Господин Грин тут же принялся занимать ее беседой (он попытался вовлечь в это дело и мастера, но тот лишь молча уткнулся в пейзаж за окном). Твила отвечала невпопад, по большей части потому, что не знала, как отвечать на любезности, которыми он щедро ее осыпал. Будь она светской дамой, непременно сказала бы в ответ что-нибудь столь же учтивое и возвышенное. Возможно, даже уронила бы платок. Но платка у нее не было, да и не стоило заставлять немолодого мистера Грина ползать на карачках в потемках. В общем, вместо удовольствия от осознания своих многочисленных (если верить собеседнику) достоинств и совершенств она чувствовала себя речной галькой, по ошибке помещенной в блистательный футляр для ювелирных украшений. Платье непривычно давило, стесняя дыхание, но то было приятное неудобство. Не то чтобы ей прежде не доводилось надевать подобные вещи… но тогда обстоятельства были совсем иными.
Когда управляющий сделал комплимент ее наряду, мастер на секунду отвлекся от разглядывания живописной черноты за окном и зыркнул в их сторону, но тут же снова отвернулся. Твила чувствовала себя немножко виноватой, оттого что так предвкушает этот вечер, но ничего не могла с собой поделать. Впрочем, ожидание нередко оказывается намного приятнее самого события. А потому ей сейчас хотелось, чтобы господин Грин просто помолчал и позволил насладиться поездкой: полюбоваться на бельмо луны в ворохе облаков, послушать далекое кваканье лягушек и перекличку ночных птиц.
На место они прибыли до обидного быстро. А еще неожиданно. Только что карета карабкалась вверх по склону под натужное ржание лошадей, а в следующую секунду прямо из темноты им навстречу вынырнул особняк, сверкая сонмом горящих глаз-окон. Твила почувствовала, как пальцы резко вспотели, а в районе сердца стало больно (оказалось, что это колется роза на корсаже).
Дом баронессы походил на чудище из легенд, прилегшего отдохнуть кракена. Его изрезанное башенками и балюстрадами тело вытянулось на самой вершине холма. Кирпичная чешуя кладки серебрилась в свете луны, а гулявший в водостоках ветер походил на сонное дыхание. Казалось, особняк может в любую минуту выдернуть из земли ноги-корни и с рычанием подняться им навстречу. В общем, при взгляде на такие дома сразу чудятся глухие стоны из подземелий и закопченные комнаты, набитые пыточными орудиями.
По обеим сторонам подъездной аллеи выстроились фонари. Пока они ехали, Твила заметила одну странность: ей никак не удавалось окинуть особняк взглядом целиком – всякий раз какой-то кусочек ускользал, будто строению не было конца и края, и оно протянулось из ниоткуда в такое же никуда.
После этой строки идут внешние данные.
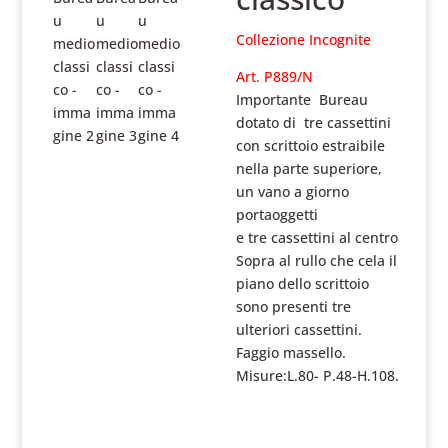
Collezione Incognite
Art. P889/N
I
mportante Bureau
dotato di tre cassettini
con scrittoio estraibile
nella parte superiore,
un vano a giorno
portaoggetti
e tre cassettini al centro
Sopra al rullo che cela il
piano dello scrittoio
sono presenti tre
ulteriori cassettini.
Faggio massello.
Misure:L.80- P.48-H.108.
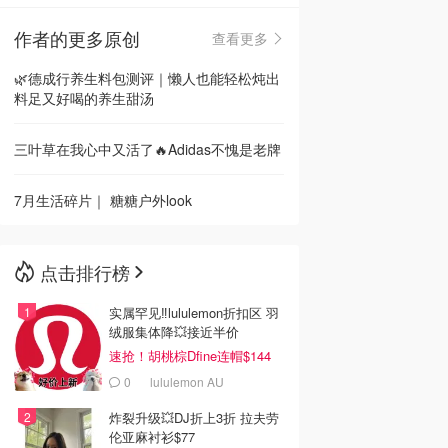
作者的更多原创
查看更多
🇳🇿
新西兰
🌿德成行养生料包测评｜懒人也能轻松炖出
料足又好喝的养生甜汤
三叶草在我心中又活了🔥Adidas不愧是老牌
7月生活碎片｜ 糖糖户外look
点击排行榜
实属罕见‼️lululemon折扣区 羽
绒服集体降💥接近半价
速抢！胡桃棕Dfine连帽$144
0
lululemon AU
炸裂升级💥DJ折上3折 拉夫劳
伦亚麻衬衫$77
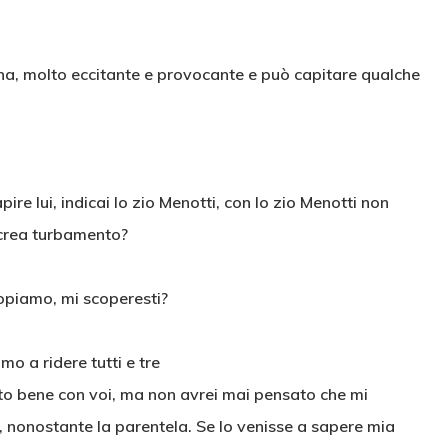
onna, molto eccitante e provocante e può capitare qualche
pire lui, indicai lo zio Menotti, con lo zio Menotti non
 crea turbamento?
copiamo, mi scoperesti?
o a ridere tutti e tre
Sto bene con voi, ma non avrei mai pensato che mi
, nonostante la parentela. Se lo venisse a sapere mia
Возле крыльца их уже поджидали. Три светлые фигуры застыли с факелами в вытянутых руках. Две из них были молодыми мужчинами, а третья – девушкой. Нельзя было понять, красивы они или нет, потому что их одинаковые лица ровным счетом ничего не выражали. Господин Грин помог ей выбраться из кареты и проводил их с мастером в дом. Три фигуры кружили неподалеку огненными светлячками, освещая путь.
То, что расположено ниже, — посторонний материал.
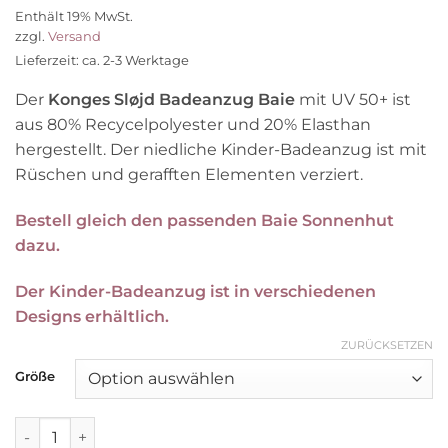
Preis
Preis
Enthält 19% MwSt.
war:
ist:
zzgl.
Versand
59,95 €
41,90 €.
Lieferzeit: ca. 2-3 Werktage
Der
Konges Sløjd Badeanzug Baie
mit UV 50+ ist
aus 80% Recycelpolyester und 20% Elasthan
hergestellt. Der niedliche Kinder-Badeanzug ist mit
Rüschen und gerafften Elementen verziert.
Bestell gleich den passenden Baie Sonnenhut
dazu.
Der Kinder-Badeanzug ist in verschiedenen
Designs erhältlich.
ZURÜCKSETZEN
Größe
Konges Sløjd Badeanzug Baie „Point Blue“, Gr. 68-98 Meng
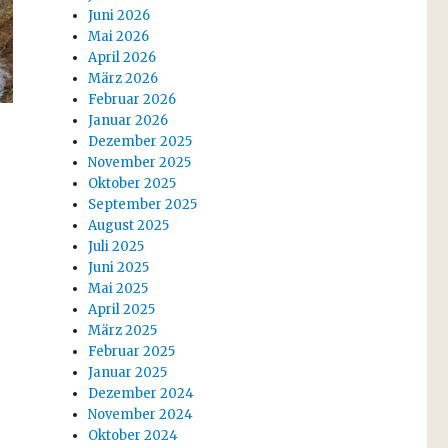
Juni 2026
Mai 2026
April 2026
März 2026
Februar 2026
Januar 2026
Dezember 2025
November 2025
Oktober 2025
September 2025
August 2025
Juli 2025
Juni 2025
Mai 2025
April 2025
März 2025
Februar 2025
Januar 2025
Dezember 2024
November 2024
Oktober 2024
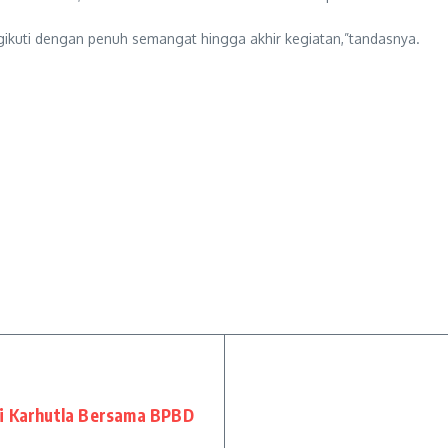
ngikuti dengan penuh semangat hingga akhir kegiatan,”tandasnya.
si Karhutla Bersama BPBD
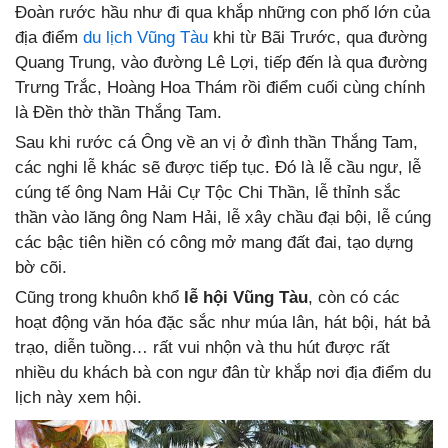
Đoàn rước hầu như đi qua khắp những con phố lớn của
địa điểm
du lịch Vũng Tàu
khi từ Bãi Trước, qua đường
Quang Trung, vào đường Lê Lợi, tiếp đến là qua đường
Trưng Trắc, Hoàng Hoa Thám rồi điểm cuối cùng chính
là Đền thờ thần Thắng Tam.
Sau khi rước cá Ông về an vị ở đình thần Thắng Tam,
các nghi lễ khác sẽ được tiếp tục. Đó là lễ cầu ngư, lễ
cúng tế ông Nam Hải Cự Tộc Chi Thần, lễ thỉnh sắc
thần vào lăng ông Nam Hải, lễ xây chầu đại bội, lễ cúng
các bậc tiên hiền có công mở mang đất đai, tạo dựng
bờ cõi.
Cũng trong khuôn khổ
lễ hội Vũng Tàu
, còn có các
hoạt động văn hóa đặc sắc như múa lân, hát bội, hát bả
trạo, diễn tuồng… rất vui nhộn và thu hút được rất
nhiều du khách bà con ngư đân từ khắp nơi địa điểm du
lịch này xem hội.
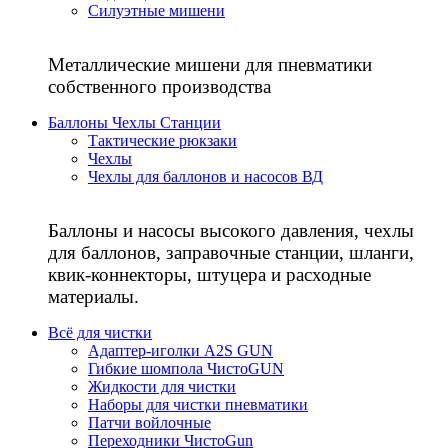
Силуэтные мишени
Металлические мишени для пневматики
собственного производства
Баллоны Чехлы Станции
Тактические рюкзаки
Чехлы
Чехлы для баллонов и насосов ВД
Баллоны и насосы высокого давления, чехлы
для баллонов, заправочные станции, шланги,
квик-коннекторы, штуцера и расходные
материалы.
Всё для чистки
Адаптер-иголки A2S GUN
Гибкие шомпола ЧистоGUN
Жидкости для чистки
Наборы для чистки пневматики
Патчи войлочные
Переходники ЧистоGun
Внутреннее убранство слегка разочаровало Твилу, но не потому, что обстановка не была роскошной – напротив, во всем чувствовалось величие старины, не нуждающейся в броских украшениях. Просто оно ничем не отличалось от других богатых домов. Правда, очень скоро Твила поняла, что первое впечатление оказалось ошибочным: Нечистый кроется в деталях. Едва ли всякий особняк может похвастаться подобными. Так, в просторном холле их встретила жутковатая голова трехголового оленя. Она висела на стене прямо напротив входа, свирепо взирая на каждого входящего. К раскидистым рогам крепились зажженные свечи, расставленные в костяных излучинах.